Eles e eu à banqueta no balcão, de qual levanto só hora ou outra pra tirar alguma mesa, limpar algum cinzeiro até que todos saiam e deixem meus bolsos livres de canetas, de abridores e gorjetas que somem de um pra aparecer por algum lugar que nunca sei. Agora só nosso silêncio e as geladeiras. Penso em Satie e não sei de onde vem o arrepio, não sei quantos copos encho até a hora que me peço pra ir embora. Augusto não me chama nem o táxi que de algum jeito já me espera, a porta do passageiro aberta e o nome aos lábios do motorista. Luiz me pergunta do fusca. Sorrio que logo chega, calo pra que eu dê as costas ao caminho de casa, agradeça ao taxista e diga que hoje não, que chamei por engano, que vou dar a volta na rua e ir pros lados da rodoviária até me perder nas travessas iguais, achar por fim o começo da Visconde de Guarapuava.
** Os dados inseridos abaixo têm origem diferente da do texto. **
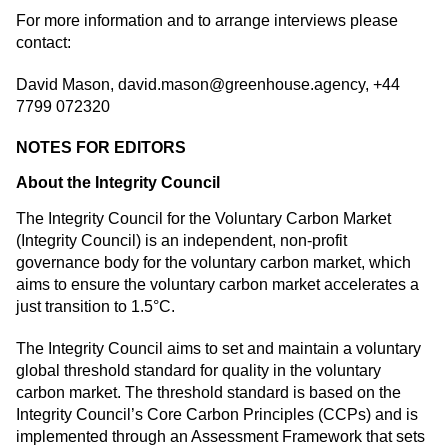
For more information and to arrange interviews please
contact:
David Mason,
david.mason@greenhouse.agency
, +44
7799 072320
NOTES FOR EDITORS
About the Integrity Council
The Integrity Council for the Voluntary Carbon Market
(Integrity Council) is an independent, non-profit
governance body for the voluntary carbon market, which
aims to ensure the voluntary carbon market accelerates a
just transition to 1.5°C.
The Integrity Council aims to set and maintain a voluntary
global threshold standard for quality in the voluntary
carbon market. The threshold standard is based on the
Integrity Council’s Core Carbon Principles (CCPs) and is
implemented through an Assessment Framework that sets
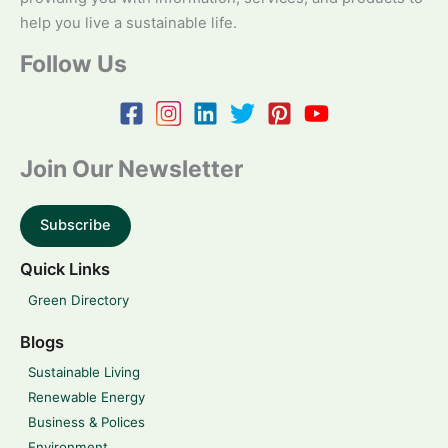
help you live a sustainable life.
Follow Us
Join Our Newsletter
Subscribe
Quick Links
Green Directory
Blogs
Sustainable Living
Renewable Energy
Business & Polices
Environment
Saio pra logo mais. Tranca e portão encostado até que bato a porta laranja do táxi que confunde a ferrugem de minhas mãos. Penso na seta à esquerda que me envereda em sonhos à Visconde, a terceira marcha presa na sincronia divina dos semáforos de lá. Dou o endereço, meu silêncio e não tenho mais nada. O taxista olha de lado meus olhos que acompanham os postes tristes e amarelos. Penso que assim serão as lembranças à hora do juízo, que iluminam o caminho sincronizado em terceira marcha que tive durante o que pude. Penso em Deus, no meu céu de avenida. Quem sabe quem minha alma escolhe amanhã ao meu lugar do ônibus, se me cumpro a vontade dos bancos sozinhos do largo de Jacó.